Assignment:
Identify every line in the records that contains the word "menos", and copy each of those lines.

Collected data
********
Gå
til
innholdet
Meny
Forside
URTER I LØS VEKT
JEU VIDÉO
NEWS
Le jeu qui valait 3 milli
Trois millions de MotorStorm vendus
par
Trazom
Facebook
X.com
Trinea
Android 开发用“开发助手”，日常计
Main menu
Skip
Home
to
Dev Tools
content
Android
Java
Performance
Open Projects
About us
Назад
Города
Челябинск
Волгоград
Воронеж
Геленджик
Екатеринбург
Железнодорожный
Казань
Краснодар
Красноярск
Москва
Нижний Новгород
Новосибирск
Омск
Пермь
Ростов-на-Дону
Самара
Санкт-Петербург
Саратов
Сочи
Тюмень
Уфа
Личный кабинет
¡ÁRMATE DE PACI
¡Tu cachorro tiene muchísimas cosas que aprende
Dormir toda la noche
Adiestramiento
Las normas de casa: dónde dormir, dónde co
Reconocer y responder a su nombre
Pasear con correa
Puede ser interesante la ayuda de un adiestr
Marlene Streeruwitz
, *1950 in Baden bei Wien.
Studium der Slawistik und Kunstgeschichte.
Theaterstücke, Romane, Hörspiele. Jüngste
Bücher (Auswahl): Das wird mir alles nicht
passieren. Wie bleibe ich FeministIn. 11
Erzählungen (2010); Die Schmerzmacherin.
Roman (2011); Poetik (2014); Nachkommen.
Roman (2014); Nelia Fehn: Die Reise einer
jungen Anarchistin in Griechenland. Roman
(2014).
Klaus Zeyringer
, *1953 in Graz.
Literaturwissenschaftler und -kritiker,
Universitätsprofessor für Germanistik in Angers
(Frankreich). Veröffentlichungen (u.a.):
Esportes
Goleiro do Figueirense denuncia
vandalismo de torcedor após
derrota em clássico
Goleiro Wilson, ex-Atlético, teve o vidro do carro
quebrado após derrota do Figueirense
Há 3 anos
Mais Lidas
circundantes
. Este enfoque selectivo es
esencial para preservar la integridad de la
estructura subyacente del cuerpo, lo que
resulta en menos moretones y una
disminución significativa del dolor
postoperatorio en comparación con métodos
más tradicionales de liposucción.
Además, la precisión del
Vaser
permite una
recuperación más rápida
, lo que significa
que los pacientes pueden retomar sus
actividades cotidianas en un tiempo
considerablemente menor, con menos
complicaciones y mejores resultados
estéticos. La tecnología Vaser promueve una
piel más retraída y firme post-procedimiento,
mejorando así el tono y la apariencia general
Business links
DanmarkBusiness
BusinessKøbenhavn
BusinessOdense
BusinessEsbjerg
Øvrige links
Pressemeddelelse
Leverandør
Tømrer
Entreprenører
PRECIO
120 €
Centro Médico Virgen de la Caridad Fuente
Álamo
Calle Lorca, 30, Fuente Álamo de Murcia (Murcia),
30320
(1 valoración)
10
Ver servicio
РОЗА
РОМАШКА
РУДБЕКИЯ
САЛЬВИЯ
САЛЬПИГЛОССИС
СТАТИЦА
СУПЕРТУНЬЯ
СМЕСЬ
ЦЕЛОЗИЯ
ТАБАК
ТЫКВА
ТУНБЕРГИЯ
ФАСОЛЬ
********
Exercise result:
resulta en menos moretones y una
considerablemente menor, con menos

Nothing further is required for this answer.